Task prompt
Write each of the records out again exactly.

Information supplied
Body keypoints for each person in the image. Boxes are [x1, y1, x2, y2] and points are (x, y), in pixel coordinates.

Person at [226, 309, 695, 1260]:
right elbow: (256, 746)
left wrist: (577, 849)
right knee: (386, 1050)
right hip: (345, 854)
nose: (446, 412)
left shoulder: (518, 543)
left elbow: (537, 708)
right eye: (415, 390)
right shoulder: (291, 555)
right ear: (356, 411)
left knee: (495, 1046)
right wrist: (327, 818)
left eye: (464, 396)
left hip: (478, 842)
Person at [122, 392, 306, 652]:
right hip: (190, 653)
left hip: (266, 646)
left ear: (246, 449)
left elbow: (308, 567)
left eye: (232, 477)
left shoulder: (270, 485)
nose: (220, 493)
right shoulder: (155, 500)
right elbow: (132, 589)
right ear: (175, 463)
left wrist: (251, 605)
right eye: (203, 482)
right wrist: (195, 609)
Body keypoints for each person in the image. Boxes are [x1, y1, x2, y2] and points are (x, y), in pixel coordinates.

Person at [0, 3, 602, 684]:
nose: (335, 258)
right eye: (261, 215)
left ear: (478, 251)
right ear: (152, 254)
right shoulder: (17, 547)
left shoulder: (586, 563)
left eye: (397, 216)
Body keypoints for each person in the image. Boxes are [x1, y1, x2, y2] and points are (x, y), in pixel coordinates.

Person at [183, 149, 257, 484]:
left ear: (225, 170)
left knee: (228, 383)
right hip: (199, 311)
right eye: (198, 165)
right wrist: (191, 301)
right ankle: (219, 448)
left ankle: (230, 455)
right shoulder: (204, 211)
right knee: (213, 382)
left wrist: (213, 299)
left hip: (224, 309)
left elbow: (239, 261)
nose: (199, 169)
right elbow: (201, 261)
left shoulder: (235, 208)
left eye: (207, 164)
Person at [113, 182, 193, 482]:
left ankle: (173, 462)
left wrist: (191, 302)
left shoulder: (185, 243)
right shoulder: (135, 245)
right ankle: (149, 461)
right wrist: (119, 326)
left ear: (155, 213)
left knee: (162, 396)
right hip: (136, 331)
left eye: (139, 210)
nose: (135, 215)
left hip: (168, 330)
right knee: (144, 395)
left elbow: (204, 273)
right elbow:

Result of this exercise
Body keypoints for each person in the image. Boxes are [x1, y1, x2, y2] and points are (x, y), in pixel coordinates.

Person at [226, 309, 695, 1260]:
right elbow: (256, 746)
left wrist: (577, 849)
right knee: (386, 1050)
right hip: (345, 854)
nose: (446, 412)
left shoulder: (518, 543)
left elbow: (537, 708)
right eye: (415, 390)
right shoulder: (291, 555)
right ear: (356, 411)
left knee: (495, 1046)
right wrist: (327, 818)
left eye: (464, 396)
left hip: (478, 842)
Person at [122, 392, 306, 652]:
right hip: (190, 653)
left hip: (266, 646)
left ear: (246, 449)
left elbow: (308, 567)
left eye: (232, 477)
left shoulder: (270, 485)
nose: (220, 493)
right shoulder: (155, 500)
right elbow: (132, 589)
right ear: (175, 463)
left wrist: (251, 605)
right eye: (203, 482)
right wrist: (195, 609)
Body keypoints for each person in the image. Boxes are [x1, y1, x2, y2] and points are (x, y), in pixel coordinates.

Person at [0, 3, 602, 684]:
nose: (335, 258)
right eye: (261, 215)
left ear: (478, 251)
right ear: (152, 254)
right shoulder: (17, 547)
left shoulder: (586, 563)
left eye: (397, 216)
Body keypoints for each person in the image. Boxes are [x1, y1, x2, y2] and points are (x, y), in pixel coordinates.

Person at [183, 149, 257, 484]:
left ear: (225, 170)
left knee: (228, 383)
right hip: (199, 311)
right eye: (198, 165)
right wrist: (191, 301)
right ankle: (219, 448)
left ankle: (230, 455)
right shoulder: (204, 211)
right knee: (213, 382)
left wrist: (213, 299)
left hip: (224, 309)
left elbow: (239, 261)
nose: (199, 169)
right elbow: (201, 261)
left shoulder: (235, 208)
left eye: (207, 164)
Person at [113, 182, 193, 482]:
left ankle: (173, 462)
left wrist: (191, 302)
left shoulder: (185, 243)
right shoulder: (135, 245)
right ankle: (149, 461)
right wrist: (119, 326)
left ear: (155, 213)
left knee: (162, 396)
right hip: (136, 331)
left eye: (139, 210)
nose: (135, 215)
left hip: (168, 330)
right knee: (144, 395)
left elbow: (204, 273)
right elbow:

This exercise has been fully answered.